The FCC has a new Notice of Proposed Rulemaking (NPRM) concerning an update of customer proprietary network information (CPNI) rules. The FCC wants to strengthen the rules concerning notifying customers of a data breach.
CPNI rules are codified at the FCC from Section 222(a) of the Telecommunications Act of 1996. CPNI rules are intended to protect customer data. For those that haven’t read CPNI rules for a while, Section 222(a) rules state:
Except as required by law or with the approval of the customer, a telecommunications carrier that receives or obtains customer proprietary network information by virtue of its provision of a telecommunications service shall only use, disclose, or permit access to individually identifiable customer proprietary network information in its provision of (A) the telecommunications service from which such information is derived, or (B) services necessary to, or used in, the provision of such telecommunications service, including the publishing of directories.

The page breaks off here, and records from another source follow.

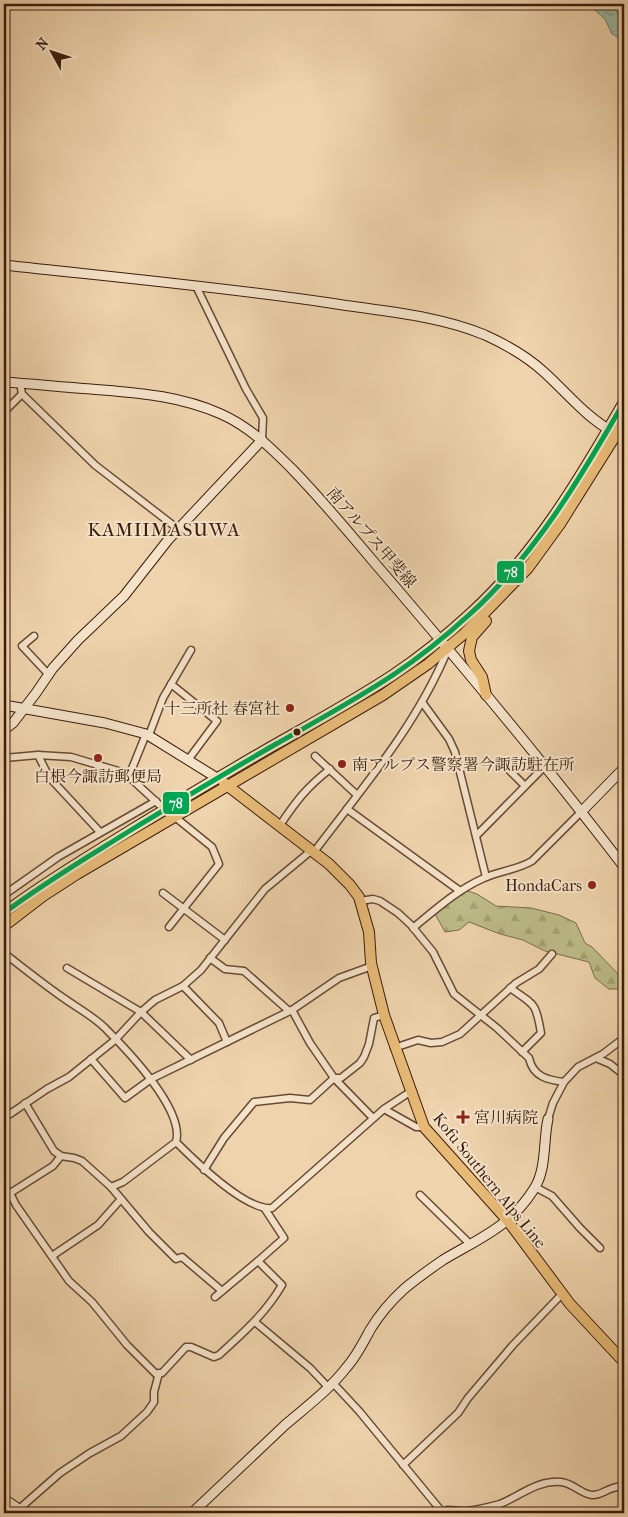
<svg xmlns="http://www.w3.org/2000/svg" width="628" height="1517" font-family="'IM FELL French Canon','Noto Serif JP',serif">
<style>
.forest{fill:url(#forest-firs);stroke:#7c6c4a}
.water{fill:url(#water-ripples);stroke:#757b67}
.lines{fill:none;stroke-linecap:round;stroke-linejoin:round}
.street-casing{stroke:#684a34;stroke-width:9}
.secondary-casing{stroke:#3c1d0c;stroke-width:11}
.primary-casing{stroke:#3c1d0c;stroke-width:12}
.street{stroke:#f4e2c9;stroke-width:6}
.secondary{stroke:#f4e2c9;stroke-width:9}
.primary{stroke:#e7ba76;stroke-width:10}
.bus-1-casing{stroke:#f4e2c9;stroke-width:9}
.bus-1{stroke:#00a651;stroke-width:5}
.poi-dot{fill:#8f2418;stroke:#f4e2c9;stroke-width:2}
.bus-dot{fill:#3c1d0c;stroke:#f4e2c9;stroke-width:2}
.labels{text-anchor:middle;stroke-width:4;stroke-linejoin:round;paint-order:stroke}
.street-label{font-size:16px;fill:#3c1d0c;stroke:#f4e2c9}
.poi-label{font-size:16px;fill:#3c1d0c;stroke:#f4e2c9;text-anchor:end}
.quarter-label{font-size:19px;letter-spacing:1px;fill:#3c1d0c;stroke:#f4e2c9}
.line-badge{stroke:#f4e2c9;stroke-width:2}
.badge-label{font-size:14px;text-anchor:middle;font-weight:bold;fill:#fff}
</style>
<defs>
<pattern id="forest-firs" width="22" height="20" patternUnits="userSpaceOnUse" patternTransform="scale(1.25)"><rect width="22" height="20" fill="#bcbb87"/><path d="M5 1l3.5 6h-7zM16 11l3.5 6h-7z" fill="#a2a073"/></pattern>
<pattern id="water-ripples" width="26" height="14" patternUnits="userSpaceOnUse" patternTransform="scale(1.25)"><rect width="26" height="14" fill="#9bb9a4"/><path d="M2 4q2-2 4 0t4 0M15 11q2-2 4 0t4 0" fill="none" stroke="#809684"/></pattern>
</defs>
<rect width="100%" height="100%" fill="#eed3ac"/>
<filter id="stains"><feTurbulence type="fractalNoise" baseFrequency=".004" numOctaves="4"/><feColorMatrix values="0 0 0 0 .2 0 0 0 0 .09 0 0 0 0 .02 0 0 0 .5 -.17"/></filter>
<radialGradient id="worn" r=".72"><stop offset=".6" stop-color="#630" stop-opacity="0"/><stop offset="1" stop-color="#630" stop-opacity=".3"/></radialGradient>
<!-- forest -->
<path class="forest" d="M468,891L477,894L496,906L531,908L559,915L576,923L585,943L592,947L624,980L622,989H609L595,978L589,962L545,951L523,940L500,934L469,922L459,930L445,932L435,914L455,897Z"/>
<!-- water -->
<path class="water" d="M588,4H611L624,21V41L612,34L605,19Z"/>
<g class="lines">
<!-- street casing -->
<g class="street-casing">
<g id="street">
<path d="M196,286L246,389L263,418L262,440"/>
<path d="M20,383L22,394L95,465L178,529"/>
<path d="M4,412L22,394"/>
<path d="M34,636L22,646L49,675"/>
<path d="M171,684L217,721L188,760"/>
<path d="M422,702L449,739L455,752L486,877"/>
<path d="M149,735L163,698L191,650"/>
<path d="M38,755L49,777L100,832"/>
<path d="M315,756L357,795"/>
<path d="M4,758L38,755L71,757L125,773L165,810"/>
<path d="M507,768L525,786"/>
<path d="M129,776L146,734"/>
<path d="M347,809L460,891"/>
<path d="M280,825C297,800 306,788 330,769"/>
<path d="M476,836L545,766"/>
<path d="M314,852C363,787 417,725 448,649"/>
<path d="M163,893L225,940"/>
<path d="M4,895L58,857L156,801"/>
<path d="M360,901L373,899L380,901L398,913L411,925L433,952L454,994L497,1028L529,1058C533,1077 548,1080 564,1082"/>
<path d="M169,927L219,864L212,847L175,817"/>
<path d="M413,928C436,909 457,890 484,878C499,871 517,870 532,861L582,811"/>
<path d="M4,953C23,968 42,983 62,997C76,1007 93,1016 105,1028C127,1050 185,1110 176,1142C194,1160 246,1211 272,1208L384,1109L410,1092"/>
<path d="M210,958L225,969L244,971L289,1011"/>
<path d="M67,968L141,1012L191,1060"/>
<path d="M183,986L219,1023L227,1042"/>
<path d="M510,988C535,1005 536,1003 541,1033L522,1052"/>
<path d="M292,1010L310,1043L334,1078L373,1118"/>
<path d="M394,1048L418,1040L431,1043L442,1042L460,1034L516,983L539,969L552,954"/>
<path d="M596,1058L610,1064L624,1075"/>
<path d="M91,1059L125,1098L151,1079L292,1010L339,978L372,966"/>
<path d="M25,1103L54,1151L61,1156L74,1158L82,1161L111,1187L149,1232L176,1259L182,1257L222,1291"/>
<path d="M384,1109L416,1127H424"/>
<path d="M4,1118L47,1089L69,1077L115,1040L141,1012L155,1000L183,986L201,970L265,889L312,850"/>
<path d="M548,1119L553,1103L564,1082L578,1067L603,1054L624,1038"/>
<path d="M204,1170L224,1138L254,1102L290,1098L310,1100L334,1078H341L360,1063L364,1057L369,1044L374,1018L384,1015"/>
<path d="M111,1187L123,1182L176,1142"/>
<path d="M535,1187L552,1196L580,1228L600,1248"/>
<path d="M10,1193L16,1205L69,1281L92,1302L127,1345L156,1374L162,1373L186,1347H191L214,1357L219,1355C243,1333 266,1313 282,1285L258,1261L284,1238L265,1209"/>
<path d="M420,1195L471,1245"/>
<path d="M4,1197L53,1166L61,1156"/>
<path d="M52,1256L98,1225L121,1199"/>
<path d="M215,1297L258,1261"/>
<path d="M255,1322L310,1368L328,1387"/>
<path d="M333,1383L359,1411L443,1513"/>
<path d="M403,1465L458,1413L468,1398L513,1345L562,1294"/>
<path d="M19,1509L60,1473L90,1453L121,1436L147,1412L154,1402V1392L159,1373"/>
<path d="M443,1513L447,1510C453,1510 459,1511 466,1511C477,1510 489,1507 500,1504C520,1496 537,1480 561,1482C573,1483 581,1494 592,1495C603,1496 609,1485 624,1487"/>
</g>
</g>
<!-- secondary casing -->
<g class="secondary-casing">
<g id="secondary">
<path d="M4,265C113,277 222,287 330,303C380,311 438,315 485,335C507,345 528,357 545,373C568,394 586,417 613,432"/>
<path d="M4,382C33,384 62,387 91,389C137,393 178,395 221,414C250,427 271,448 293,470C321,499 347,530 373,561C459,661 544,762 624,867"/>
<path d="M4,705L105,723L146,734L217,778"/>
<path d="M4,730L13,723L36,693L53,668L78,640L124,596L168,540L262,440"/>
<path d="M582,811L624,768"/>
<path d="M4,1499L25,1513"/>
<path d="M192,1513C223,1484 254,1454 285,1425C306,1407 329,1390 346,1368C356,1357 363,1343 370,1330C379,1315 391,1301 404,1289C416,1279 430,1269 443,1260C480,1238 510,1227 534,1189C547,1169 543,1141 548,1119"/>
</g>
</g>
<!-- primary casing -->
<g class="primary-casing">
<g id="primary">
<path d="M486,621L472,637L469,651L471,660L482,677L486,695"/>
<path d="M224,783L329,864L350,885L359,897L369,932L371,963L384,1015L424,1127L508,1221L570,1304L624,1362"/>
<path d="M4,913C45,882 88,857 131,830C179,801 227,772 276,744C315,722 355,700 393,675C420,657 446,636 470,614C535,555 581,477 624,402"/>
<path d="M4,926L43,896L77,874L383,695L428,664L465,633L528,568L560,524L624,422"/>
</g>
</g>
<!-- street -->
<use href="#street" class="street"/>
<!-- secondary -->
<use href="#secondary" class="secondary"/>
<!-- primary -->
<use href="#primary" class="primary"/>
<!-- bus-1 casing -->
<g class="bus-1-casing">
<path id="bus-1" d="M4,913C45,882 88,857 131,830C179,801 227,772 276,744C315,722 355,700 393,675C420,657 446,636 470,614C535,555 581,477 624,402"/>
</g>
<!-- bus-1 -->
<use href="#bus-1" class="bus-1"/>
</g>
<!-- markers -->
<g class="poi-dot">
<circle cx="290" cy="708" r="5"/>
<circle cx="98" cy="758" r="5"/>
<circle cx="342" cy="764" r="5"/>
<circle cx="592" cy="885" r="5"/>
<path d="M460.5 1109.5h5v5h5v5h-5v5h-5v-5h-5v-5h5z"/>
</g>
<circle class="bus-dot" cx="297" cy="732" r="4.5"/>
<g class="labels">
<!-- street labels -->
<g class="street-label">
<text transform="translate(372 537) rotate(49)" y="6">南アルプス甲斐線</text>
<text transform="translate(490 1180) rotate(51)" y="6">Kofu Southern Alps Line</text>
</g>
<!-- poi labels -->
<g class="poi-label">
<text x="280" y="714">十三所社 春宮社</text>
<text x="352" y="770" text-anchor="start">南アルプス警察署今諏訪駐在所</text>
<text x="98" y="782" text-anchor="middle">白根今諏訪郵便局</text>
<text x="582" y="891">HondaCars</text>
<text x="474" y="1123" text-anchor="start">宮川病院</text>
</g>
<!-- quarter labels -->
<g class="quarter-label">
<text x="164" y="536">KAMIIMASUWA</text>
</g>
</g>
<g class="line-badge">
<rect x="496" y="560" width="29" height="24" rx="5" fill="#00a651"/>
<rect x="162" y="791" width="28" height="24" rx="5" fill="#00a651"/>
</g>
<g class="badge-label">
<text x="511" y="577">78</text>
<text x="176" y="808">78</text>
</g>
<!-- margin -->
<rect width="628" height="1517" fill="none" stroke="#eed3ac" stroke-width="20"/>
<rect x="5" y="5" width="618" height="1507" fill="none" stroke="#3c1d0c" stroke-width="2.5"/>
<rect x="10" y="10" width="608" height="1497" fill="none" stroke="#3c1d0c"/>
<!-- north arrow -->
<g transform="translate(52 52) rotate(310)" stroke="#f4e2c9" stroke-width="4" paint-order="stroke">
<path d="M0-4L9 19L0 12L-9 19Z" fill="#3c1d0c"/>
<text y="-8" font-size="14" font-weight="bold" text-anchor="middle" fill="#3c1d0c">N</text>
</g>
<rect width="100%" height="100%" filter="url(#stains)"/>
<rect width="100%" height="100%" fill="url(#worn)"/>
</svg>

In plain English, this means that every telecom carrier must take steps to protect customer data that is collected as part of providing a telecommunications service.
There have been a number of well-known data breaches in the industry, and the FCC is proposing to tighten the rules related to notifying customers about data breaches. For example, the current rules give carriers seven days to notify customers of breaches of their personal data, and the NPRM will propose to drastically shorten that time frame. The FCC will also be proposing that carriers must disclose inadvertent breaches of data that were caused by the carrier, as opposed to a malicious outside party. Finally, carriers will be required to report all data breaches to the FCC, the FBI, and the U.S. Secret Service.
For those of you not familiar with the NPRM process, the FCC uses this method to notify the industry of proposed changes in regulations. An NPRM spells out the specific proposed rule changes by showing the proposed change in FCC rules. The FCC then invites comments on the proposed rule changes and often asks additional questions to get feedback. The FCC sometimes adopts the NPRM as proposed but often modifies the proposed rules based upon the comments received.
It doesn’t seem likely that the FCC will allow an opt-out of these rule changes for small carriers and these rules are likely to apply to everybody, like the current CPNI rules.
As is usual these days, there is a regulatory twist. As it sits today, the FCC no longer regulates broadband since it is not classified as a telecommunications service. The Section 222 rules only apply to telecommunications carriers and the new rules might only apply to carriers that offer traditional telephone service, cellular services, or anything else remaining under FCC jurisdiction. An ISP that only provides broadband might be exempt from CPNI rules – although you could face an expensive legal fight if the FCC sees it otherwise. An awful lot of our regulatory rules are sitting in the gray areas these days.
However, if the FCC eventually brings broadband back into the regulatory fold, as is expected, then these rules would apply to all ISPs selling broadband services.